Problem set -
**1)** Which components does the article on moving to K8s+JuiceFS say an HDFS production environment needs? List every one.
**2)** Write the next part of the article on moving to K8s+JuiceFS, starting right after its last sentence.

From Object Storage to K8s+JuiceFS: 85% Storage Cost Cut, HDFS-Level Performance

2024-02-07

Experienced JuiceFS user

We’re a financial technology company. When we migrated our data platform to the cloud, the first site adopted an architecture similar to our on-premises data center (IDC), constructing a Hadoop-based tech stack on cloud hosts. As our business rapidly developed, this architecture encountered several challenges, including high block storage costs, complexity of Hadoop components, and limited scalability. Additionally, to support different public cloud platforms, we needed to quickly scale our compute resources.

For our storage system, we switched from object storage + EMR to Kubernetes+JuiceFS, an open-source distributed file system. The updated architecture achieved performance comparable to HDFS, while also providing more efficient resource scalability and storage-compute separation. Moreover, the new architecture resulted in about 85% cost savings on storage and a 90% reduction in maintenance efforts.

In this post, we’ll deep dive into the comparison of HDFS and object storage, challenges and solutions in cloud migration for our big data platform, our implementation of K8s+JuiceFS, and our benefits from this architecture.

Big data platform: HDFS vs. object storage

When we discuss storage solutions in big data scenarios, Hadoop is often considered the first choice, and its standard storage component is HDFS. However, with the popularity of object storage, many enterprises have begun to consider implementing big data scenarios on object storage. Therefore, comparing the characteristics and advantages of traditional block storage systems like HDFS with object storage has become a crucial topic in discussions about big data storage solutions.

We’ll first give a quick summary of the comparison results and then dive into the details.

A quick summary of HDFS vs. object storage

Complexity of architecture:

HDFS: The production environment in HDFS requires configuring multiple components, including NameNode, DataNode, JournalNode, ZooKeeper Failover Controller (ZKFC), and ZooKeeper. This makes the architecture complex and requires maintenance and management efforts.
Object storage: Object storage, especially the one provided by cloud services, is usually simpler for users. Users don't need to maintain any underlying processes and can focus on storage usage and data management.

Scalability:

HDFS: The storage capacity of HDFS can be expanded by adding DataNode nodes, which also helps improve the cluster's I/O performance. However, this requires hardware scaling.
Object storage: Object storage is considered to have theoretically unlimited usage space, easily scalable in the cloud without the need for adding hardware, reducing operational complexity and costs.

Cost:

HDFS: Block storage is expensive, depending on the disk type.
Object storage: Object storage cost is lower than block storage cost.

Read/write performance:

HDFS: Read/write performance depends on cluster configuration, including network bandwidth, storage hardware, and cluster size.
Object storage: Performance depends on the service provider, concurrent read/write operations, and file size. While it generally provides adequate performance, there may be performance limitations in some cases.

Metadata performance:

HDFS: Efficient metadata operations with NameNodes, subject to NameNodes’ memory and processing capability.
Object storage: It may have limitations in handling extensive metadata operations, especially during traversals and statistics on a large number of objects.

Block storage vs. object storage

Let's compare the underlying storage differences between these two solutions: block storage and object storage.

Block storage:

It’s functionally similar to hard drives in bare metal servers. It typically needs to be formatted into a file system before being mounted on a host.

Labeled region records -

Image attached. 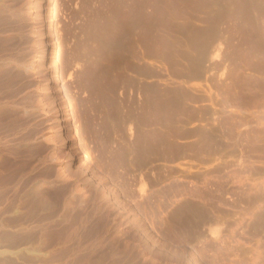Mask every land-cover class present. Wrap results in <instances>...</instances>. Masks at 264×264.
<instances>
[{
	"label": "rangeland",
	"instance_id": "obj_1",
	"mask_svg": "<svg viewBox=\"0 0 264 264\" xmlns=\"http://www.w3.org/2000/svg\"><path fill=\"white\" fill-rule=\"evenodd\" d=\"M179 1L50 0L56 96L72 171L55 152L58 132L38 78L23 69L39 50V22L24 0L13 3L21 10L0 9V264H264V111L241 123L215 112L210 124L226 144L221 156L175 158L172 146L163 149L175 126L157 121L164 111L152 90L168 78L152 70L165 67L177 23L201 25L207 15L193 11L205 0H188L176 13ZM249 3L256 11L237 14L236 32L244 16L264 23V0ZM133 19L135 50L126 39L124 53L127 60L135 54V70L124 67L117 89L102 72L92 83L94 63L72 62L79 40L96 36L95 45L119 21L129 33ZM212 81L202 86L210 96ZM172 142L190 147L186 138ZM193 215L198 223L182 224Z\"/></svg>",
	"mask_w": 264,
	"mask_h": 264
},
{
	"label": "crops",
	"instance_id": "obj_2",
	"mask_svg": "<svg viewBox=\"0 0 264 264\" xmlns=\"http://www.w3.org/2000/svg\"><path fill=\"white\" fill-rule=\"evenodd\" d=\"M193 11L207 14L205 15L204 23L201 25L187 26V28H184L183 26V28H180V32L175 31V33H173L174 35L171 37V43L177 45V43L180 42L184 51H181L179 56V52L177 51H175L177 54H174V51L166 52V54L162 56L163 60H161L163 62L166 61L165 67L160 69L154 67L157 72L160 71L159 73L161 74L165 73L168 78L164 82V85H166L167 88L165 109H167L168 114L170 111L173 116L177 117L176 111L179 109L180 111L178 110V112H181L182 110V113H178L180 114L178 116L179 119L172 116L171 118L166 117L167 114L165 116V119L168 120H165V123L167 124H180L181 122L184 124L182 128L183 131L181 130L182 134H180L181 132L173 134V140L180 135V137L186 138L190 141L189 150L194 148L193 150L195 151L193 154L197 152V155L201 152L198 150L196 151L197 148L195 149L198 144V149L201 147L204 149L201 150L205 152H201L202 154L199 153V156L207 155L205 149L209 150L208 153H210V156L214 152H217V154H220L221 156L222 153L220 151L223 150L224 145L223 143L222 145L219 143L221 140L220 137L218 135L217 137L214 136L215 138L213 137L212 139H215V141L208 143L209 139H205V134H202L199 131L201 130L200 126L213 122L216 114L215 112H218L219 114L217 115V119H221V117L226 115L237 123H241L248 120L249 114H252L253 112H255V114L259 112L262 113L264 111V91L262 90L264 86H260L262 81L264 83V66L262 63L254 65L251 63L253 61H264V23L257 21L254 22L244 16L243 22H241L240 32H236L234 21L237 18V14H246L256 11L249 3V0H205L202 9H196ZM257 11H260V9L258 8ZM252 30L255 31L252 32ZM178 34L180 35L178 36ZM183 46L185 49L191 48L192 51L186 53L187 49L185 50ZM191 59L193 61L196 59L195 61L199 60L206 62L205 67L207 69L205 71L203 70L201 73L196 69L190 68L188 62L190 63ZM171 60L181 61V66L176 67L175 64L169 63ZM238 61L249 63H245L242 66L236 63ZM226 65H228V68L224 69ZM210 66H213V68L210 69ZM259 66L260 68H258ZM254 68L257 69V71ZM157 72L156 77H158ZM222 72H226L224 80H221L223 75ZM210 76L213 77L212 83L214 87H216L211 96L210 92L202 87L208 83L207 78ZM156 79L159 81V78ZM258 81L261 82L259 83ZM258 83L260 88L257 87ZM253 84H257L255 85L256 88ZM221 85H223V92L221 91ZM252 87L257 91H253ZM178 88L179 90L187 92V97L183 104L182 102H179L176 94ZM204 90H206L208 94L203 92ZM252 93L255 94V97L251 96L253 95ZM194 99L197 100L195 101ZM182 119H185V122ZM223 119L224 118L219 122L223 123ZM182 123L180 125H182ZM197 124H199V126L196 127L195 125ZM196 133H198V135ZM202 144L204 145L203 147L201 146ZM186 150L183 152V155H185V152L186 154L188 153L187 156L192 154V150L191 152L189 150H187V152Z\"/></svg>",
	"mask_w": 264,
	"mask_h": 264
},
{
	"label": "bare ground",
	"instance_id": "obj_3",
	"mask_svg": "<svg viewBox=\"0 0 264 264\" xmlns=\"http://www.w3.org/2000/svg\"><path fill=\"white\" fill-rule=\"evenodd\" d=\"M188 0H180L176 5H178V6H176L175 5V8L177 7V8H179V9H175V11H176V13L178 12V11H180V12H184L185 10H183V8L185 7L184 5H185V3L187 2ZM194 2H196L197 4H198V0H193ZM214 1V0H213ZM14 2H16V0H0V9H7V10H9V11H18V10H21V8L20 7H16L15 8V6H14ZM50 0H24V6L26 5V4H28L29 5V12H30V14H31V18L32 19H34V20H37L38 22H39V24H38V26H37V28H36V30H35V33H36V41H35V43L37 44V47L39 48V50L38 51H36L35 52V54L31 57V59L29 60V61H27L26 63H24L22 66H23V69L24 70H26L27 72H33L34 74H35V77H37L38 78V84H37V86L40 88V90H41V92H42V94H43V99H44V103L46 104V105H48L49 106V111H50V114H51V119H53V121L55 122V127H56V131L58 132H56L57 134L55 135V137H56V141H58V143L56 144L57 146H55V152H56V154H57V156H59V157H61L62 158V162L64 163V166L66 167V168H68L70 171H72V165L74 164V157H73V154H72V151H71V148H70V146H69V144L66 142V139H65V137H64V135L62 134V130L64 129V122H65V120H64V114H62V112H61V110H60V107H59V103L57 102V99H58V97L56 96V91H57V89H56V86H55V83H56V80H57V78H56V74H55V70H56V68L58 67L57 66V64L56 63H54L53 62V51H54V45H55V41L53 40V38L51 37V32H50V29H49V24L51 23V16H50V14L51 13H49V10H50ZM181 2V4H179ZM133 3V2H132ZM131 3V4H132ZM134 4V3H133ZM23 6V7H24ZM167 7V6H166ZM174 7V6H173ZM168 8H169V6H168ZM170 9L171 10H174V8H169V11H170ZM166 10V9H165ZM167 13H168V10L166 11ZM173 12V11H172ZM23 14V13H22ZM166 14V13H165ZM162 15V14H161ZM133 16V15H132ZM177 16V15H176ZM166 17V16H165ZM133 18H134V16H133ZM130 19H132V17L130 18ZM147 19H148V16H147ZM165 19H168V18H165ZM165 19L163 20L162 19V21L163 22H165V24H167V23H169L170 22V20H169V22H167L166 23V21H165ZM173 19V18H172ZM134 20L135 19H133L132 20V23H131V25L129 26V33L128 32H126V33H128L127 35H126V33H124L123 32V29H121V25H120V21H119V24L117 25V24H115V28H113V29H109V31H110V33H109V31H108V33L109 34H105V35H103V36H106V37H104V39H103V36H102V38H100V40H102V41H100L99 39H98V45H97V43H95V45H94V41H95V39H93L92 40V38H95V37H92L91 38V36L89 35L88 36V34H86L87 35V37L85 36L84 38H82L81 40H79V42H78V45H77V47H76V50H75V52H74V55H72V62L75 60V59H83V60H85V61H87V62H89L91 65H92V62L94 63L93 64V66L94 67H92V70H91V77H90V79H91V81H92V83H95V82H97V84H98V81H97V72L99 73V72H102V76H110L111 78V80L110 81H112L113 82V87H114V89H117V87L119 86V84H120V80H121V75L123 74L122 73V70L124 71V67L125 66H127L128 65V67L130 66L131 67V69H133L134 68V62H133V60H131L132 59V57L135 55H131L132 57H130L129 55V57L131 58L130 60L128 59H126V57H125V54L126 53H124V51H126L127 49V47H126V39H128V48H130L131 49V51H134L135 49V37H134V33H133V28L135 27V22H134ZM149 20L150 21H152V18L150 19L149 18ZM130 21V20H129ZM154 21V20H153ZM162 22V23H163ZM116 23H117V21H116ZM137 23V22H136ZM148 23V22H147ZM150 23V22H149ZM129 24V23H128ZM177 27H176V30H174V31H177V32H180L181 31V29L180 28H183V26H184V28H187V26H186V24H184L183 22L181 23H177ZM112 27V26H111ZM189 27V26H188ZM87 28V27H86ZM89 28V27H88ZM128 29V28H127ZM87 30V29H86ZM136 31V30H135ZM85 32L86 31H84V34H85ZM89 32V31H88ZM175 33V32H174ZM136 34V33H135ZM180 34H178V36H179ZM96 39H97V37H96ZM99 42H101L100 44H99ZM172 42V41H171ZM174 42H177V41H174ZM173 42V43H174ZM172 44V43H171ZM185 46V45H184ZM184 46H183V48H184ZM188 46H190V45H188ZM126 47V48H125ZM186 47V46H185ZM191 47V46H190ZM185 49V48H184ZM187 49V48H186ZM185 49V50H186ZM191 49V48H190ZM189 48L186 50V53H189V52H191L192 51V49L190 50ZM172 51H177V52H179L178 53V56H179V54H180V52L181 51H184L183 49H182V46H181V44H180V42H178L177 43V45L174 43V44H172V50L171 51H166V52H172ZM166 52L164 53V54H166ZM130 53V52H129ZM132 53V52H131ZM130 53V54H131ZM137 53V52H136ZM193 53V52H192ZM153 54V53H152ZM163 54V55H164ZM174 54H177L176 52L174 53ZM169 55V54H168ZM171 55H172V53H171ZM185 55V54H184ZM13 56V55H12ZM174 56V55H173ZM161 57V56H160ZM181 57V56H180ZM190 57V56H189ZM134 58H135V56H134ZM177 58V57H176ZM179 58V57H178ZM12 59V58H11ZM26 59V58H25ZM168 59V58H167ZM196 59H194V61L191 59V62L189 63L188 62V64H190V68H192V69H196L197 71H200L201 73L203 72V70L205 71L207 68L205 67V63L206 62H204V61H195ZM26 61V60H25ZM23 62V61H22ZM166 62V61H165ZM1 63V62H0ZM15 63V62H14ZM18 63H19V61H18ZM168 63V62H167ZM169 63H171V64H175V66L176 67H180L181 66V61H176V60H171V61H169ZM185 63V62H184ZM61 64H63V63H61ZM165 64V63H164ZM163 64V65H164ZM99 65H101V68L100 67H98ZM167 66V65H166ZM174 66V65H173ZM187 66V65H186ZM264 66V65H263ZM133 67V68H132ZM1 68V67H0ZM258 68H260V66L258 67ZM263 68V67H262ZM130 69V70H131ZM173 69H175V68H173ZM185 69V68H184ZM255 69V68H254ZM135 70V68L133 69V71ZM195 70V71H196ZM256 71H257V69H255ZM259 70V69H258ZM132 71V70H131ZM162 71V70H161ZM178 71V70H177ZM260 71V70H259ZM258 71V73L260 74V72ZM157 71H156V69H155V67H154V72H153V70H152V73H156ZM160 72V71H159ZM159 72H157L158 73V75H159ZM135 73V72H134ZM137 73V72H136ZM190 73H191V71H190ZM195 74V73H194ZM182 75V74H181ZM123 77V76H122ZM186 77V76H185ZM102 78V77H101ZM251 79V78H250ZM41 80L43 81V82H41ZM100 80V79H99ZM128 80H129V84L132 86V85H134V82H135V80H134V77H130V78H128ZM101 81V80H100ZM257 82V81H256ZM255 82V83H256ZM259 83L261 82V81H258ZM259 83H258V86L257 87H259L260 88V86L262 85V86H264V83H263V81L261 82V83H263V84H261L260 83V86H259ZM255 85H257V84H255ZM254 84H253V86H255ZM154 86V85H153ZM112 87V88H113ZM156 87L157 88H155V89H153L152 91H153V94L152 95H156V97L159 99V108H160V111L162 110V111H164V117H162V118H157L158 117V115H159V113H158V115H155V114H153V112H149V114L150 113H152V115H155V116H157V117H155V119L157 118V121L159 120V122L160 123H164V124H166V125H172V126H175V127H173L172 129H171V131H169L168 132V130H167V132H168V141L166 142L165 141V143H163L164 144V150H167L166 148L167 147H165V146H172V148H170L169 149V152H168V154H171V156L172 157H175V158H178V157H181L184 153V151L185 150H183L184 149V147H181V145L179 146V144L178 145H176V144H174L172 141H174L173 140V138H172V136H173V134H177V133H180L181 132V130H182V128H183V123H182V125H180V124H176V123H165V118L166 117H169V118H171V116L172 117H175V116H173L172 115V112H170L169 111V114H168V112H167V109H165V101H166V94H167V92H166V90H167V88H166V85L165 86H160L159 84H156ZM181 87V86H180ZM119 88V87H118ZM255 88H256V86H255ZM259 88H257V89H259ZM182 89V88H181ZM252 90L254 91V90H256V89H253V87H252ZM263 91H264V88L262 89ZM257 91V90H256ZM255 91V92H256ZM148 92V91H147ZM170 92H171V90H170ZM254 92V93H255ZM176 94H177V96H178V100H179V102L181 103L182 102V104H183V102H184V100H186L185 98L187 97V92L186 91H183V90H179V88H178V91H176ZM253 94V93H252ZM256 94V93H255ZM255 94H253V95H251V96H254ZM200 96V95H199ZM257 96V95H256ZM150 97H152V96H150ZM193 97V96H192ZM255 97V96H254ZM258 97V96H257ZM252 98V97H251ZM150 99V98H149ZM156 99V98H155ZM257 99V98H256ZM153 100H154V98H153ZM152 100V101H153ZM195 101L197 100V99H194ZM254 100V99H253ZM150 101V100H149ZM252 101V100H251ZM168 103V102H167ZM151 104V103H150ZM152 105V104H151ZM157 105V104H156ZM153 106V105H152ZM206 108V107H205ZM155 109L157 110L158 108L157 107H155ZM208 109V108H207ZM155 110V111H156ZM179 110V109H178ZM178 110L176 111L177 112V114H176V116L177 117H175L176 119H179V115L180 114H178V113H182V110H181V112H178ZM195 110V109H194ZM197 110V109H196ZM172 111V110H171ZM180 111V110H179ZM183 112H184V110H183ZM200 112V111H199ZM202 112V111H201ZM206 112V111H205ZM205 112H204V114H205ZM209 112H211V111H209ZM208 112V113H209ZM154 113H157V112H154ZM161 114V113H160ZM166 114H167V116H166ZM151 114H150V116L151 117H153ZM161 115H163V114H161ZM166 116V117H165ZM184 116V115H183ZM186 116V115H185ZM210 116V115H209ZM182 117V116H181ZM185 118V117H184ZM149 119H150V117H149ZM155 119H152V120H154L155 122H156V120ZM176 119H174V120H176ZM181 119V118H180ZM213 119V118H212ZM171 120V119H170ZM173 120V119H172ZM183 121L185 120V119H182ZM166 121H168V120H166ZM150 122H151V120H150ZM176 122V121H175ZM179 122V121H178ZM185 122V121H184ZM152 123V122H151ZM154 123V122H153ZM188 124V123H187ZM158 125V124H157ZM158 126H160V125H158ZM163 127V126H162ZM169 127V126H168ZM215 127V126H214ZM161 128V127H160ZM166 129H167V127H165ZM166 129H162V130H166ZM184 129H186V128H184ZM200 129L201 130H199L202 134H205V139H209L208 140V143H211L212 141H215V139H212L214 136H216L217 137V135H216V132L217 131H215L214 130V128H213V126H211V124H203V125H201L200 126ZM183 131V130H182ZM160 132V131H159ZM166 132V133H167ZM165 133V134H166ZM195 133V132H194ZM193 133V134H194ZM199 133V132H198ZM198 133H196L197 135H198ZM200 133V134H201ZM219 133V132H218ZM164 134V135H165ZM180 134H182V132L180 133ZM200 134H199V136H200ZM167 135V134H166ZM219 135V134H218ZM199 136H197V137H199ZM178 137V136H177ZM179 137H180V135H179ZM178 137V138H179ZM201 137V136H200ZM166 138H167V136H166ZM170 138H171V140H170ZM215 138V137H214ZM203 139V138H202ZM210 139H211V141H210ZM169 140L171 141L170 143H169ZM207 141V140H206ZM210 141V142H209ZM222 140H220L219 141V143L222 145V143L223 142H221ZM177 143V142H176ZM203 143V142H202ZM207 143V142H206ZM204 144V143H203ZM201 145L202 147L204 146V145ZM198 145V144H197ZM196 145V147H195V149H196V151L198 150V151H201L202 153L204 152V151H202V150H204V149H202L200 146V148L198 149V146ZM223 147H225V145L226 144H224L223 143ZM186 146V145H185ZM162 147V146H161ZM192 147V146H191ZM185 148H187V147H185ZM172 149V153H171V150ZM190 149V148H189ZM188 149V150H189ZM194 149V148H193ZM193 149H191L192 150V152H191V150H189L192 154L194 153V151L195 150H193ZM202 149V150H201ZM161 150H162V148H161ZM164 150H162V151H164ZM168 151V150H167ZM167 151H166V153H167ZM187 151V150H186ZM205 151H207V155L208 156H210V153H208V151L209 150H206L205 149ZM188 152V151H187ZM189 152V153H190ZM201 152H199L200 154H202ZM212 152V151H211ZM214 152V151H213ZM163 153V152H162ZM164 153H165V151H164ZM196 153L197 152H195V154H193V155H196ZM198 153V154H199ZM205 153V152H204ZM188 154V153H187ZM187 154H186V152H185V155L187 156ZM196 155V156H199V155ZM215 154H217V152H214V153H212L211 154V156H214ZM166 155V154H165ZM185 155H183V156H185ZM206 155V154H205ZM206 155V156H207ZM220 155V154H219ZM167 156V155H166ZM169 156V155H168ZM168 156H167V158H168ZM182 156V157H183ZM201 156V155H200ZM210 156V157H211ZM217 156V155H216ZM165 157V156H164ZM174 158V159H175ZM184 212H186V211H184ZM194 213H196V212H194ZM197 214V213H196ZM187 219H190V221L191 222H193L194 224H196V223H198L199 222V217H197V216H186V217H184V218H181V221H182V224L183 225H185L186 223H187ZM192 223V224H193ZM148 248H149V250L152 252V254L155 256V257H159V255H160V251L155 247V246H148ZM169 260H171L170 258H169ZM192 264V263H191Z\"/></svg>",
	"mask_w": 264,
	"mask_h": 264
}]
</instances>
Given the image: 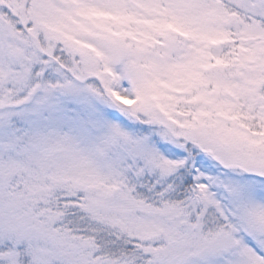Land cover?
<instances>
[{
	"label": "rangeland",
	"instance_id": "1",
	"mask_svg": "<svg viewBox=\"0 0 264 264\" xmlns=\"http://www.w3.org/2000/svg\"><path fill=\"white\" fill-rule=\"evenodd\" d=\"M81 236L264 264V0H0V264L147 263Z\"/></svg>",
	"mask_w": 264,
	"mask_h": 264
},
{
	"label": "trees",
	"instance_id": "2",
	"mask_svg": "<svg viewBox=\"0 0 264 264\" xmlns=\"http://www.w3.org/2000/svg\"><path fill=\"white\" fill-rule=\"evenodd\" d=\"M29 27L30 26L28 25V28ZM40 41H42V40L40 39ZM45 41L46 40H43V42H45ZM60 48L63 51L64 48L63 47H60ZM193 164H194V152H191L190 156L188 158V161L184 167L179 168V169H172L173 167H171V169H169L172 172L176 171L175 176L172 178L178 180L177 183H179V185H180L179 194L182 197H184L185 200L189 201L190 204L196 202L197 195H198L196 192V188L194 187V184H193L192 173H191ZM164 165L166 166V164H159V166H161V167ZM161 167H159V168H161ZM171 182L173 183L174 181L170 178V184H171ZM152 184H154V181H151L150 185H148V186L142 185V186L138 187L136 189L137 191L134 192L133 197L138 199V200L146 201L147 204H153L156 197H158V196H155V194H153L154 191L150 190L152 188ZM54 202L56 204L58 203V205H59V202H63V200L60 198V199L54 200ZM69 210L70 209H67L66 211H69ZM70 211L71 212L69 213L68 216H72L75 213H77L73 209H71ZM68 216L66 219L70 220L71 217H68ZM68 228H70V227H68ZM56 230L57 229H55L53 227V231L55 232ZM89 238H90V240L89 239L86 240V237H84V236L80 237V240L85 241L84 242V245H85L84 249H88V250L95 249V251H96L95 254H93L92 252H89V251L86 252V253H88V255L85 253L86 259L89 257L91 259H95V260L106 259L105 254H106V251L108 250L109 254L111 253L113 255V257L115 258V261H118V260H123V258H125L123 256L125 253H126V255H129L130 251L131 252L138 251L140 255L143 254L145 259H147L146 264H152V262L151 261L148 262V260H151L152 258H154V256H158L159 254L167 255L168 251L172 250V247L174 244V242L173 243L171 242V243L165 244L163 246H159L157 243H155V244H153V246H150L149 244H147V246L144 247V246H138L132 240H131V242L129 240L130 243L127 245L123 244L122 240L121 241L118 240V241H116V245L120 244V246L117 247V251L115 252V250H114L115 247L107 248V250H105L103 247H101L99 242H98V240H99L98 237L90 236ZM135 246H136V248H135ZM141 258H143V257H141ZM64 264H67V263L65 262Z\"/></svg>",
	"mask_w": 264,
	"mask_h": 264
},
{
	"label": "bare ground",
	"instance_id": "3",
	"mask_svg": "<svg viewBox=\"0 0 264 264\" xmlns=\"http://www.w3.org/2000/svg\"><path fill=\"white\" fill-rule=\"evenodd\" d=\"M118 96H119V98H121V99H124V98H125L124 96H121V95H119V94H118ZM124 100H125V99H124Z\"/></svg>",
	"mask_w": 264,
	"mask_h": 264
}]
</instances>
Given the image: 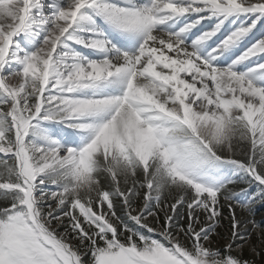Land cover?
Segmentation results:
<instances>
[{
	"label": "snow or ice",
	"instance_id": "obj_1",
	"mask_svg": "<svg viewBox=\"0 0 264 264\" xmlns=\"http://www.w3.org/2000/svg\"><path fill=\"white\" fill-rule=\"evenodd\" d=\"M0 264H264V0H0Z\"/></svg>",
	"mask_w": 264,
	"mask_h": 264
},
{
	"label": "rangeland",
	"instance_id": "obj_2",
	"mask_svg": "<svg viewBox=\"0 0 264 264\" xmlns=\"http://www.w3.org/2000/svg\"><path fill=\"white\" fill-rule=\"evenodd\" d=\"M0 158H3L2 157V154H0ZM3 204H4V201L3 200H0V206H3ZM259 218H260V215L259 216L257 215V219H259Z\"/></svg>",
	"mask_w": 264,
	"mask_h": 264
},
{
	"label": "trees",
	"instance_id": "obj_3",
	"mask_svg": "<svg viewBox=\"0 0 264 264\" xmlns=\"http://www.w3.org/2000/svg\"><path fill=\"white\" fill-rule=\"evenodd\" d=\"M261 213L264 214V209H260V210H259V214H258V216H259Z\"/></svg>",
	"mask_w": 264,
	"mask_h": 264
}]
</instances>
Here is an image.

Outputs by task -
**1)** NameNode, DataNode, JournalNode, ZooKeeper Failover Controller (ZKFC), ZooKeeper

**2)**
Block storage uses the POSIX protocol for data access, supporting efficient random read and write operations. This storage method is particularly suitable for scenarios requiring frequent reads and writes, such as database applications. To enhance the storage efficiency of a single disk, multiple block storage devices can be mounted in the system.

Object storage:

It’s an internet-based storage service that adopts a flat file organization. This storage type is accessed through RESTful APIs or SDKs, with a storage structure resembling key-value pairs.
- The key is a uniform resource identifier (URI) used to uniquely identify and locate the stored file.
- The value is the actual file, i.e., the object.
The design of object storage makes it suitable for storing large amounts of unstructured data, such as images and video files, and allows efficient access over the network from any location.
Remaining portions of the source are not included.